To the question of why this Atlantification of the Arctic, Tommaso replies that it is a difficult question to answer. They have a possible explanation, however, they lack evidence beyond circumstantial: “We do not have a model to support our hypothesis, but we have detected a strong correlation with subpolar dynamics,” he says in an email. It refers to the play of great North Atlantic currents, in particular the remnants of the Gulf Stream rising from the tropical seas and the subpolar gyre, a circular movement of water south of Greenland and east of the Labrador Peninsula. It is these waters, together with those of Barents and the Greenland Sea, that complete the circuit initiated by the updraft of the Gulf. “Specifically, we think that the progressive decline in convection [movimiento vertical por diferencias de temperatura] in Labrador, it leaves more heat in the oceanic mass moving north, ”adds Tommaso.

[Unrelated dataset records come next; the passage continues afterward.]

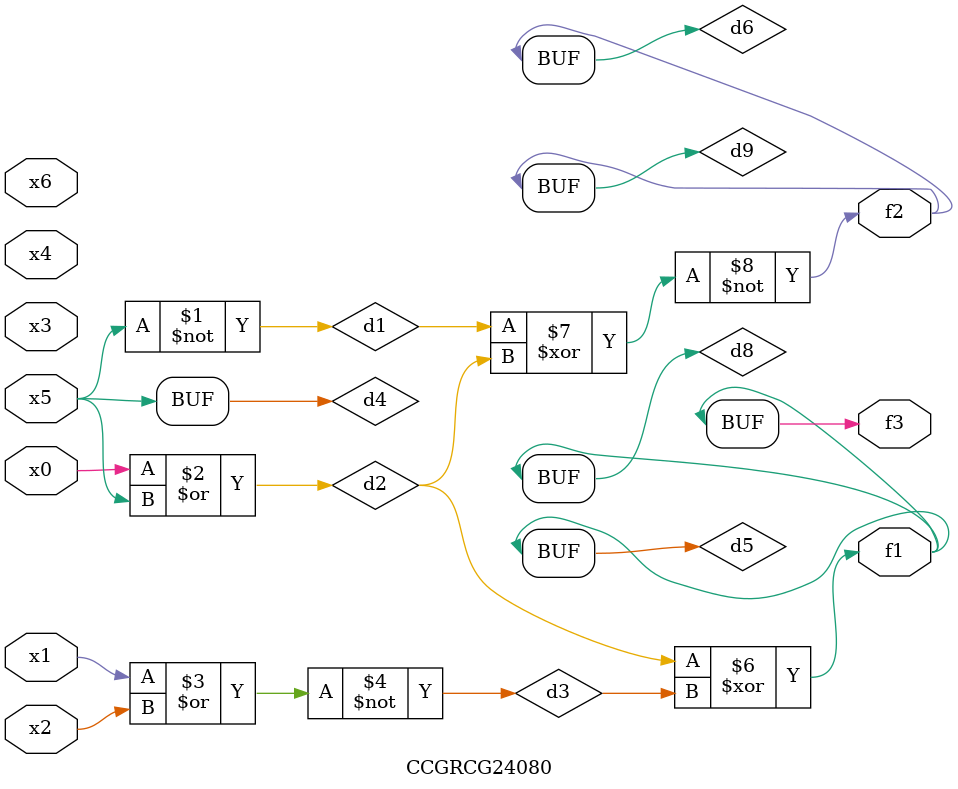
<source format=v>
module CCGRCG24080(
	input x0, x1, x2, x3, x4, x5, x6,
	output f1, f2, f3
);

	wire d1, d2, d3, d4, d5, d6, d7, d8, d9;

	nand (d1, x5);
	or (d2, x0, x5);
	nor (d3, x1, x2);
	xnor (d4, d1);
	xor (d5, d2, d3);
	xnor (d6, d1, d2);
	not (d7, x4);
	buf (d8, d5);
	xor (d9, d6);
	assign f1 = d8;
	assign f2 = d9;
	assign f3 = d8;
endmodule

</source>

The weakening of the ocean circulation had already been detected, however, it was supposed to be a matter of the last decades. The climatologist and co-leader of the Barcelona Supercomputing Center’s climate prediction group, Pablo Ortega, is one of those who recently verified these oceanic changes. “When we talk about past and future changes in ocean circulation, we tend to focus mainly on its weakening, but for certain aspects, such as the Atlantification, the redistributions of their associated currents are more important ”, he says. And he details it: “In the North Atlantic, for example, we have the Gulf Stream that transports warm and saline waters from the Caribbean to near the Atlantic coast of the Iberian Peninsula, where it branches and a continuous part towards the North seas. from where it reaches the Arctic. The Gulf Stream competes with the subpolar gyro circulation, which is a counterclockwise horizontal circulation that occurs in the higher latitudes of the North Atlantic and is especially strong near the Labrador Sea area. When the latter weakens or contracts, the Gulf Stream can gain ground and reach higher latitudes, increasing its influence in the Arctic. “
So the warming accelerated by the thaw is joined by the Atlantification. Tommaso recalls that “the recent amplification [térmica del Ártico] it is the result of the loss of the cryosphere that could reflect the energy, sea of ice, snow and glaciers ”. What has happened is that humans, “basically accelerated the Atlantification natural that we show in this research ”. For Ortega, studies are accumulating that also point to human actions as agents of the weakening of the Atlantic circulation, “which would be taking place in response to global warming, and that this weakening [estaría] causing the new redistribution of the current system ”.